68 Fed. Reg. 63,692, 63,695 (Nov. 7, 2003) (emphasis added).  In making this expansion, the regulations permitted beneficiaries, who both purchased and filed a claim for reimbursement with Medicare, to be able to challenge an LCD that caused the denial of the claim.  Therefore, the final regulation “expanded [the] definition of aggrieved party to include a beneficiary who received a service, but whose claim for the service was denied, extending an opportunity to that beneficiary to file a complaint under § 426.400 or § 426.500.”  68 Fed. Reg. at 63,693.
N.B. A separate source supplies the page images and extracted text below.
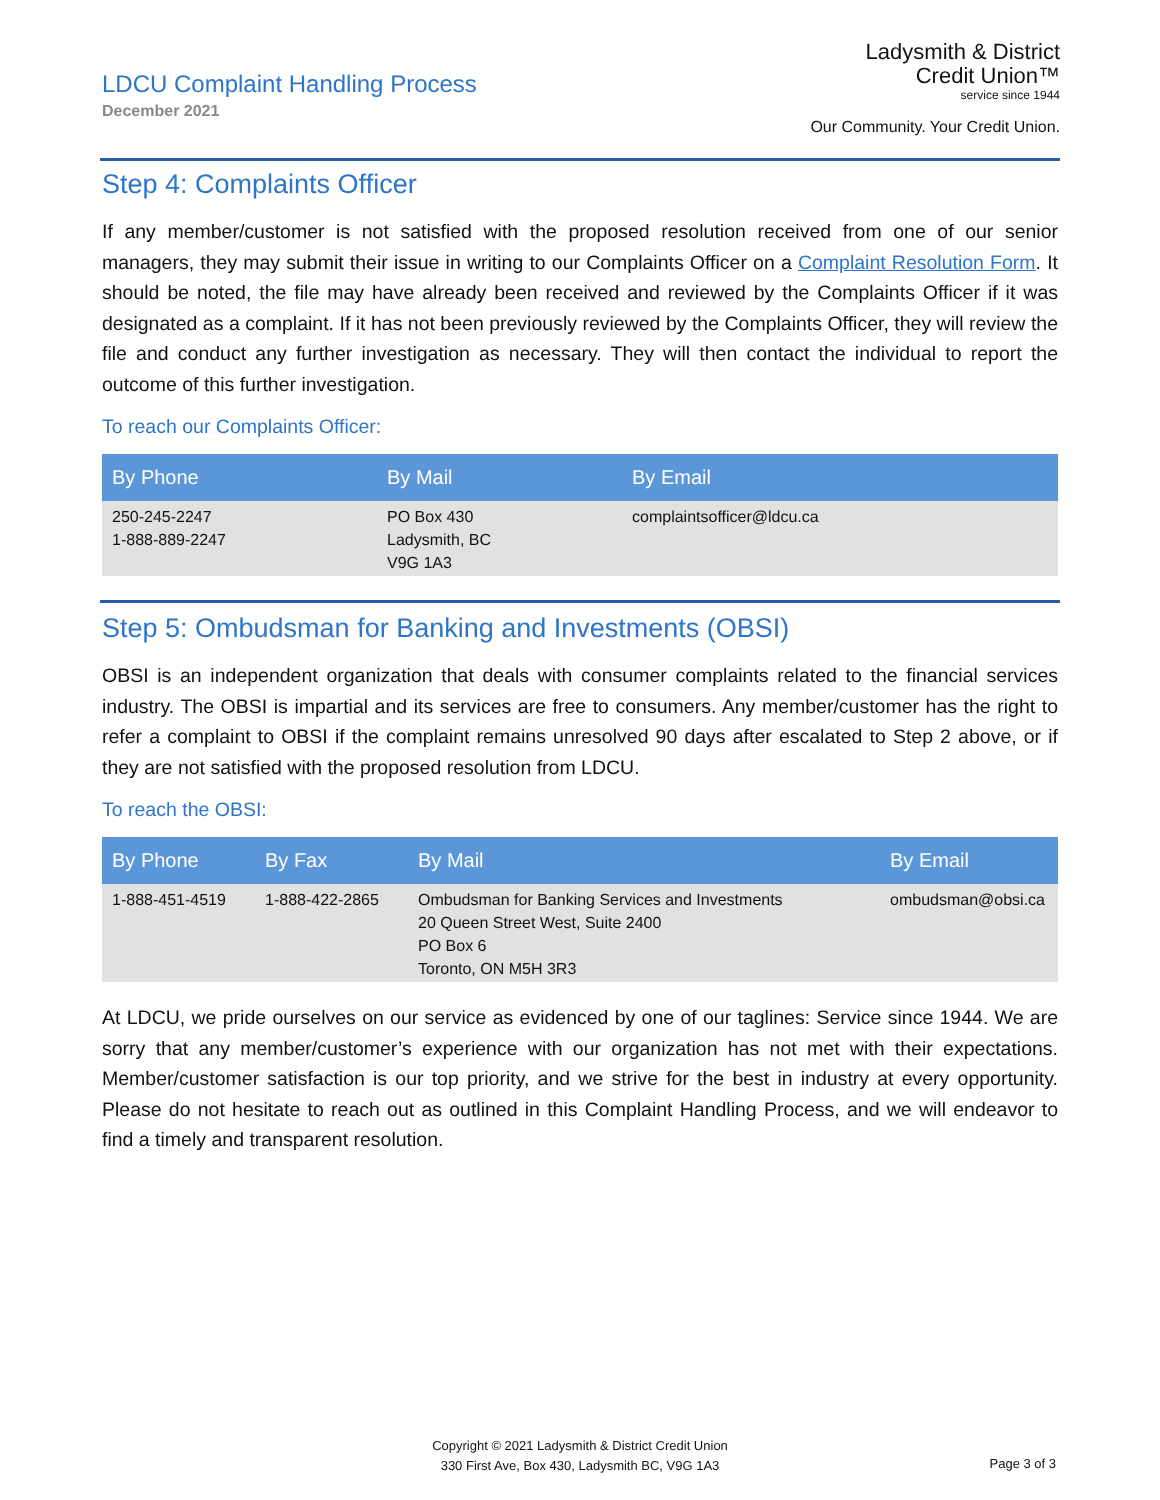LDCU Complaint Handling Process
December 2021
Ladysmith & District
Credit Union™
service since 1944
Our Community. Your Credit Union.
Step 4: Complaints Officer
If any member/customer is not satisfied with the proposed resolution received from one of our senior managers, they may submit their issue in writing to our Complaints Officer on a Complaint Resolution Form. It should be noted, the file may have already been received and reviewed by the Complaints Officer if it was designated as a complaint. If it has not been previously reviewed by the Complaints Officer, they will review the file and conduct any further investigation as necessary. They will then contact the individual to report the outcome of this further investigation.
To reach our Complaints Officer:
| By Phone | By Mail | By Email |
| --- | --- | --- |
| 250-245-2247 1-888-889-2247 | PO Box 430 Ladysmith, BC V9G 1A3 | complaintsofficer@ldcu.ca |
Step 5: Ombudsman for Banking and Investments (OBSI)
OBSI is an independent organization that deals with consumer complaints related to the financial services industry. The OBSI is impartial and its services are free to consumers. Any member/customer has the right to refer a complaint to OBSI if the complaint remains unresolved 90 days after escalated to Step 2 above, or if they are not satisfied with the proposed resolution from LDCU.
To reach the OBSI:
| By Phone | By Fax | By Mail | By Email |
| --- | --- | --- | --- |
| 1-888-451-4519 | 1-888-422-2865 | Ombudsman for Banking Services and Investments 20 Queen Street West, Suite 2400 PO Box 6 Toronto, ON M5H 3R3 | ombudsman@obsi.ca |
At LDCU, we pride ourselves on our service as evidenced by one of our taglines: Service since 1944. We are sorry that any member/customer’s experience with our organization has not met with their expectations. Member/customer satisfaction is our top priority, and we strive for the best in industry at every opportunity. Please do not hesitate to reach out as outlined in this Complaint Handling Process, and we will endeavor to find a timely and transparent resolution.
Copyright © 2021 Ladysmith & District Credit Union
330 First Ave, Box 430, Ladysmith BC, V9G 1A3
Page 3 of 3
In the present case, Dr. Wos indicated that the AP received the testing at issue and now seeks coverage under LCD L36159.  However, the AP has not responded to the Order, much less presented evidence that he has filed a Medicare claim from which I can determine the timeliness of the Complaint.

Further, AP’s Complaint fails to include the following required information: beneficiary-identifying information as set forth in 42 C.F.R. § 426.400(c); written authorization of Dr. Wos acting as K.S.’s representative; the specific provision(s) of the LCD adversely affecting K.S. as the AP; a statement from the AP explaining why he thinks that the relevant provision(s) of the LCD is (are) not valid under the reasonableness standard; and clinical or scientific evidence that support the complaint and an explanation for why the AP thinks that this evidence shows that the LCD is not reasonable.

Page 6

III.  Conclusion

I conclude that the AP’s Complaint does not meet the timeliness requirement in 42 C.F.R. § 426.400(b).  Therefore, I must dismiss the Complaint because it is not acceptable/timely.  42 C.F.R. §§ 426.405(c)(2), 426.410(c)(2), 426.444(b)(2).

I further conclude that the AP has failed to submit an acceptable amended complaint within the timeframe determined.  I therefore issue this decision dismissing the AP’s unacceptable complaint.  42 C.F.R. § 426.410(c)(2).